Having these all in one place seemed so handy to look at enneagram catagorical distinctions. Forgive me if this is a little self indulgent. These all following the same format - makes for easy reading thanks to Timeless' work.

http://personalitycafe.com/type-1-forum-reformer/65601-type-one-reformer-timeless-description.html
http://personalitycafe.com/type-2-forum-helper/65602-type-two-helper-timeless-description.html
http://personalitycafe.com/type-3-forum-achiever/65603-type-three-achiever-timeless-description.html
http://personalitycafe.com/type-4-f...-four-individualist-timeless-description.html
http://personalitycafe.com/type-5-f...e-five-investigator-timeless-description.html
http://personalitycafe.com/type-6-f...e-six-loyal-skeptic-timeless-description.html
http://personalitycafe.com/type-7-f...pe-seven-enthusiast-timeless-description.html
http://personalitycafe.com/type-8-f...pe-eight-challenger-timeless-description.html
http://personalitycafe.com/type-9-f...ype-nine-peacemaker-timeless-description.html

Okay so according to this system I would have to pick between an emotional base motivator of anger, fear, or shame? Sooo if I had to pick one it would have to be shame. Fear and anger carry the assumption that my fate or well being rests on protection from being done unto instead of being the doer.

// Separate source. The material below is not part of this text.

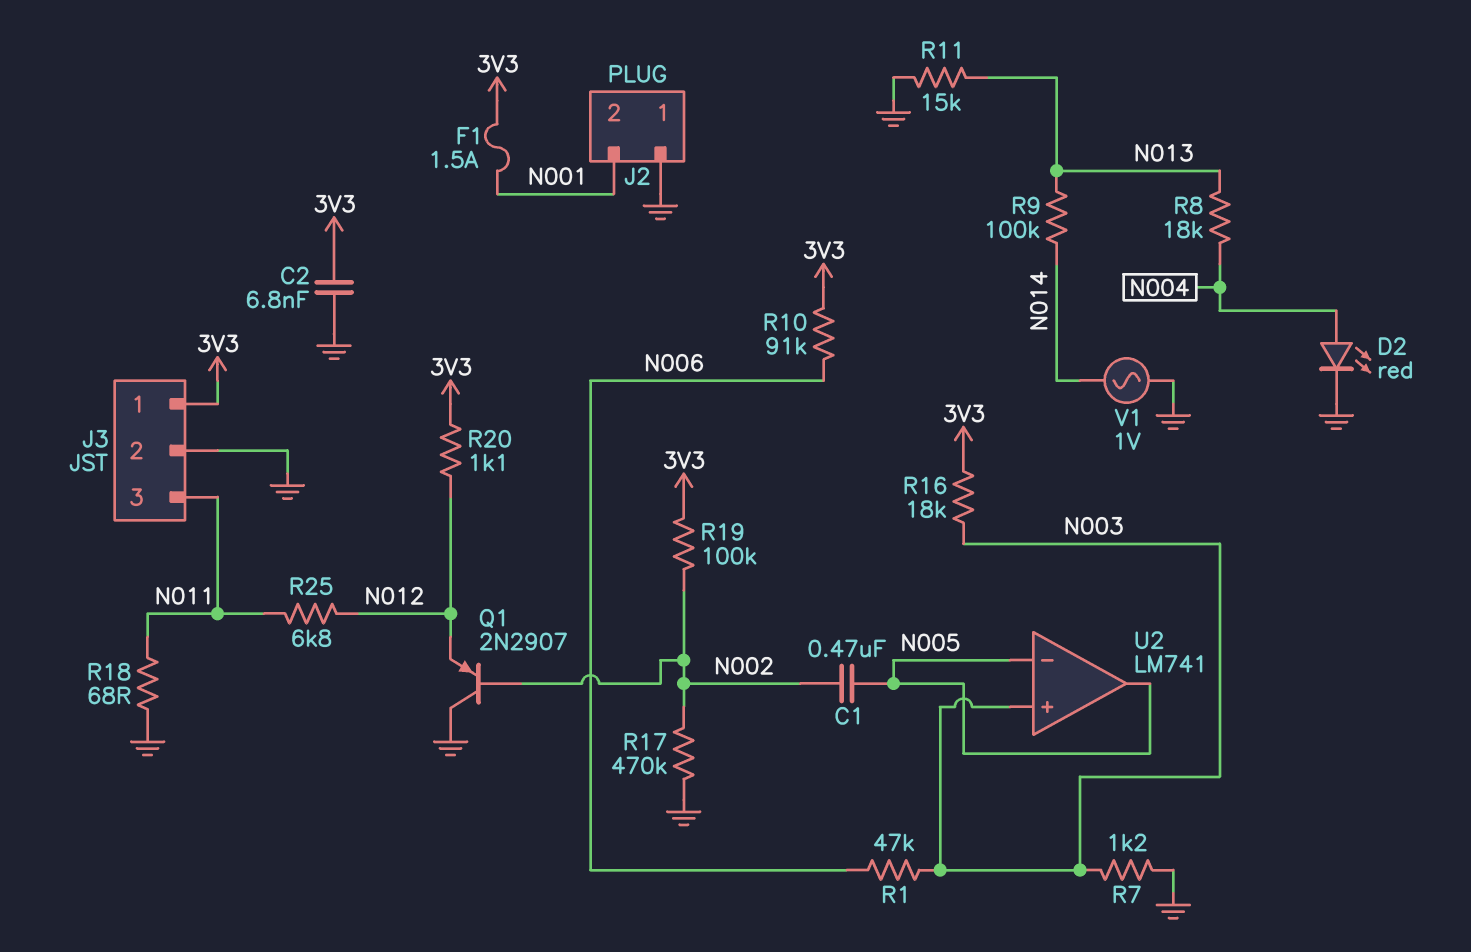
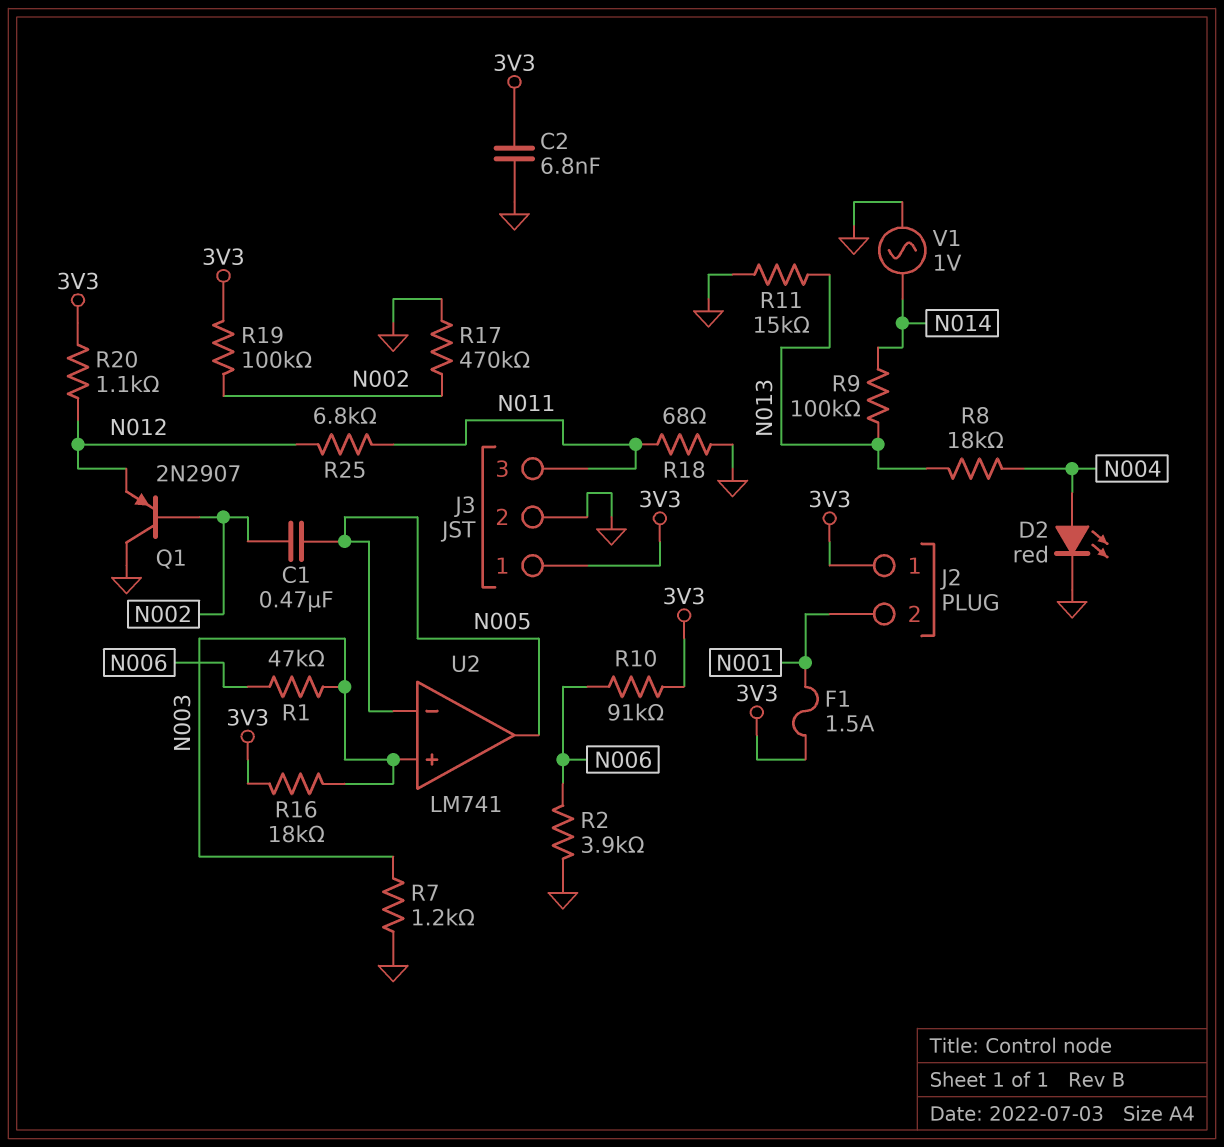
J2 pin 1: GND -> 3V3
R2: none -> 3.9k (GND, N006)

Is this true? most of the human race in today's world is still focused on protection from harm; harm in the sense of predatory outside harm . . . . someone to blame?

So then if my original testing leaning toward a tri-type of 358 (don't remember the order,called a competent 8) although the description seems too grand for me, tritypes level out or balance these emotional triggers?